Cannery Row Buffet
At a Glance
What is it?
A huge spread of really good food at bargain prices.
Where is it?
At the Cannery Casino on the north side of Las Vegas.
What kind of food is served?
A little bit of something for everyone including salads, American, Italian, Mexican, Chinese, and much more.
What is the atmosphere like?
A fun ’40s factory theme makes this one of the more lively buffet dining rooms in town.
How is the service?
Your interaction is mainly limted to the drink servers but they are friendly and quick here.
What are the prices like?
Very inexpensive with lunch only $12 and dinner from $16-18 depending on the theme.
What else do I need to know?
It can be a bit of a drive to get here, especially if going at peak traffic times.
What’s the bottom line?
Food this good and this inexpensive is worth the drive.
The buffets on The Strip have improved in quality dramatically in recent years, with the offerings at some hotels rivaling what you can find at sit-down restaurants in town. Of course that rise in quality has come with a rise in price as many of the buffets at the most popular locations approaching, and in some cases breaking, the $50 per person barrier.
These days you have to venture off The Strip to find high-quality buffets at inexpensive prices and one of the better examples of such an offering can be found at the Cannery hotel and casino in the northern part of town.
While their Cannery Row Buffet may not be as upscale in terms of amenities or food offerings as their Strip counterparts, neither are the prices. For $12 you can get a terrific lunch spread while non-theme night dinner is only going to run you $16, a fraction of what you’d pay at Bellagio buffet for instance.
We visited during their champagne Sunday brunch ($16) and were impressed with the wide selection of cuisines. Sure, you’ll find the standard salad bar and carving station, plus the more common ethnic varieties like Mexican and Chinese, but they also offered interesting touches like made to order omelets and a heaping pile of cocktail shrimp and crab legs.
As with most of the newer buffets the serving area is divided into stations, mostly based upon regional varieties. Menu items change daily but during our visit the Italian section had pastas, lasagna, sausages, and pizza; the Chinese section had noodle and rice dishes, egg rolls, orange chicken, and shrimp lo mein; the Mexican section had fajitas, tacos, and more; and the American section had barbecue, breakfast/brunch items, and a carving station. Throw in a huge salad and fruit bar and a truly satisfying dessert station and you’ve got the makings of a really good meal.
The room is bright and airy, done with more of the ’40s World War II era design that the rest of the hotel is done in. It’s a pleasant room and at 450 seats large enough to accommodate the crowds but not so big as to be intimidating or create long lines at the stations.
The downside to off-Strip places like this is, of course, that they are off the Strip. The Cannery is located just off Interstate 15 at Craig Road, about six miles north of Downtown. If you aren’t going at rush hour you can probably make it from The Strip in 15 minutes but that’s only going to be an option if you have a vehicle at your disposal.
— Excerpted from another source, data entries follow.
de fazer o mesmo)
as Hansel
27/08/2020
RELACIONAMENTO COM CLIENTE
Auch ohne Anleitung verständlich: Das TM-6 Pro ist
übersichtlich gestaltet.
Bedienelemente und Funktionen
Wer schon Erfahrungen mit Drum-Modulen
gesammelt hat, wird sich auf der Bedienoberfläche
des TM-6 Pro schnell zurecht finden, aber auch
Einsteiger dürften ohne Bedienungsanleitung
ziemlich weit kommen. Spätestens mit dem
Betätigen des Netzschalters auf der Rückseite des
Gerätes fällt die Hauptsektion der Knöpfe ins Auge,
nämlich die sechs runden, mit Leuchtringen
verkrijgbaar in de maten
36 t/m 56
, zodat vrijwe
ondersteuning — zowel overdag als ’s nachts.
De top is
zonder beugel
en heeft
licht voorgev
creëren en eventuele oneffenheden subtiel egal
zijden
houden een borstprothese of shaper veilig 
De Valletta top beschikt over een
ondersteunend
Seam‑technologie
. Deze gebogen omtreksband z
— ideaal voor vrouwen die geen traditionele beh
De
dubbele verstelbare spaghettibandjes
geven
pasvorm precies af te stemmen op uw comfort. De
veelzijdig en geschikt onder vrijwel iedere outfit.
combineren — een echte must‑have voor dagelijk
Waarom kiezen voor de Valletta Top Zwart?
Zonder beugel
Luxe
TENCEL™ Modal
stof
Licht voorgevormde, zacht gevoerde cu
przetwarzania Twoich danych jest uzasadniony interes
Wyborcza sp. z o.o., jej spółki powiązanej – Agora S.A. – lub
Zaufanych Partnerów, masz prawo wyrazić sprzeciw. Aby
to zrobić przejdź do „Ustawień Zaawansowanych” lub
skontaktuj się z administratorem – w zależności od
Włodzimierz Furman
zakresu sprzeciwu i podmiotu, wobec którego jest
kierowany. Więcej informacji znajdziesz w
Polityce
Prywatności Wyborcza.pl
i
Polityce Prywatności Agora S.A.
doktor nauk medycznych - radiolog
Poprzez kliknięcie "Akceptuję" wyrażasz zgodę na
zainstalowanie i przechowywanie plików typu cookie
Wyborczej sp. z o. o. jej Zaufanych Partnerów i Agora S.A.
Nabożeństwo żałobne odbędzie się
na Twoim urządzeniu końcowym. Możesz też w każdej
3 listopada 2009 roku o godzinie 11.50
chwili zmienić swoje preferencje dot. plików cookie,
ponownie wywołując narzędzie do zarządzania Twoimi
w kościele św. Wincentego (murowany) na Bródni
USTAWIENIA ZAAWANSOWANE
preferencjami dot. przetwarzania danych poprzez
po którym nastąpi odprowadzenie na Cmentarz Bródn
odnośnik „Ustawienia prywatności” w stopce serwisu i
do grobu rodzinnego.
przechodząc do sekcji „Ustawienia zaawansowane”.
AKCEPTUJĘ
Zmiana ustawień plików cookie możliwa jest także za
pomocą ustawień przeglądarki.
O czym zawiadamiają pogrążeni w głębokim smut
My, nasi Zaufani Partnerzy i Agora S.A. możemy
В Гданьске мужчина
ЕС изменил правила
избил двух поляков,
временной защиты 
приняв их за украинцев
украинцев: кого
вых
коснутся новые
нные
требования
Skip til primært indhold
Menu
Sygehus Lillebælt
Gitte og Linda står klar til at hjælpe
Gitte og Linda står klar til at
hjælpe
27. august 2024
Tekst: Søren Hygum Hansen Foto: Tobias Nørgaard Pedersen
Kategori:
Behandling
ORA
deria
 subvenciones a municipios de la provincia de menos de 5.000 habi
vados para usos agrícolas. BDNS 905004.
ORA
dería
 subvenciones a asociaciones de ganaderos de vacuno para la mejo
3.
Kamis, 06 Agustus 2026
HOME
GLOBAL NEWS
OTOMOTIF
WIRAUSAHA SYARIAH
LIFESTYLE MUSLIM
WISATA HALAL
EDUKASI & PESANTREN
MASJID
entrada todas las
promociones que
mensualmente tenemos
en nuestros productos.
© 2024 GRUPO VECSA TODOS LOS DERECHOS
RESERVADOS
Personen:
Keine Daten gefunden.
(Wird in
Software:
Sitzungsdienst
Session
A cab is going to be cost prohibitive and although the buffet is good, it isn’t spectacular enough to be worth the additional money you’d spend getting here.
But I highly recommend you get off The Strip when you can to experience how the rest of Las Vegas lives. If you are in this neighborhood (it’s not too far from the Las Vegas Motor Speedway for instance) stop by and treat yourself to a good buffet at a decent price.